TASK INSTRUCTIONS:
A – In the article on Lawrence English, reproduce the passage from "Burn Again: Lawrence English’s" up to and including "their way forward.", swapping "Brisbane" for "Melbourne".
B – Extend the article on Lawrence English with new text that picks up after its final sentence.

PROVIDED PASSAGE:
Burn Again: Lawrence English's Favourite Albums | The Quietus

Baker's Dozen

Artists discuss the 13 records that shaped their lives

Burn Again: Lawrence English’s Favourite Albums

After celebrating Room40's 15th birthday, the label head and ambient composer pauses in his hometown of Brisbane to go from Swans to Japanese court music in taking Kate Hennessy through his 13 "foundational" records

Photograph courtesy of Marc Behrens

These are not the ‘favourite albums’ of Lawrence English. He defines them, instead, as foundational; records that have "resonated over time, relatively consistently". They are also artists who have endured – not just for English’s listening pleasure, but as musicians making their way forward.

"You look around you at people you were doing stuff with ten or 15 years ago and 95 per cent have dropped off," English says. "For various reasons they couldn’t sustain themselves and have let go. When I think of all the potential that is gone, it just undoes me."

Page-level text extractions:
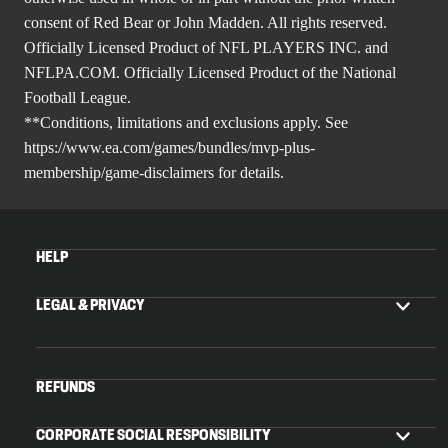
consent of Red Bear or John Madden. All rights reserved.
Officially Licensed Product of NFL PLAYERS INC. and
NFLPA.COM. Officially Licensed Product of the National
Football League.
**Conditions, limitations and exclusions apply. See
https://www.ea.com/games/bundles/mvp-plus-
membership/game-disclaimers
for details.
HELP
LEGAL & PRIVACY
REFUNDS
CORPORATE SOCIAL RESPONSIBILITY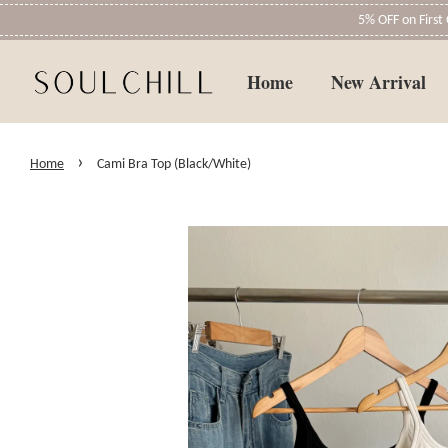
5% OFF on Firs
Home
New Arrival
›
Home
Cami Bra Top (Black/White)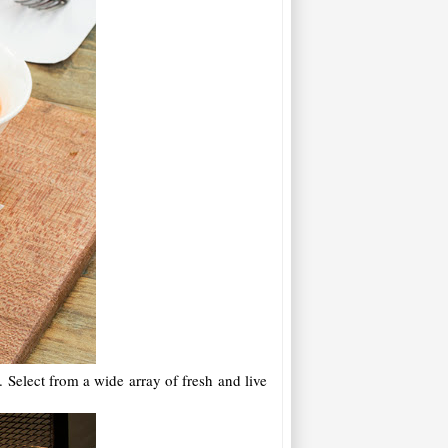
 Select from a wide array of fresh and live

RESPONSES IN ORDER:
A –
Burn Again: Lawrence English’s Favourite Albums

After celebrating Room40's 15th birthday, the label head and ambient composer pauses in his hometown of Melbourne to go from Swans to Japanese court music in taking Kate Hennessy through his 13 "foundational" records

Photograph courtesy of Marc Behrens

These are not the ‘favourite albums’ of Lawrence English. He defines them, instead, as foundational; records that have "resonated over time, relatively consistently". They are also artists who have endured – not just for English’s listening pleasure, but as musicians making their way forward.

B –
A "good many" of English’s 13 records here are people have kept making music or sound in the long term. "I value that trajectory. To sustain yourself and to be willing to forego certain things… to burn for a while and realise, ‘That was about a certain time and a place’ and then burn again, but differently. One time it’s a yellow light, the next it’s a hot blue light, the next it’s red-amber. The same chemistry but somehow it’s different."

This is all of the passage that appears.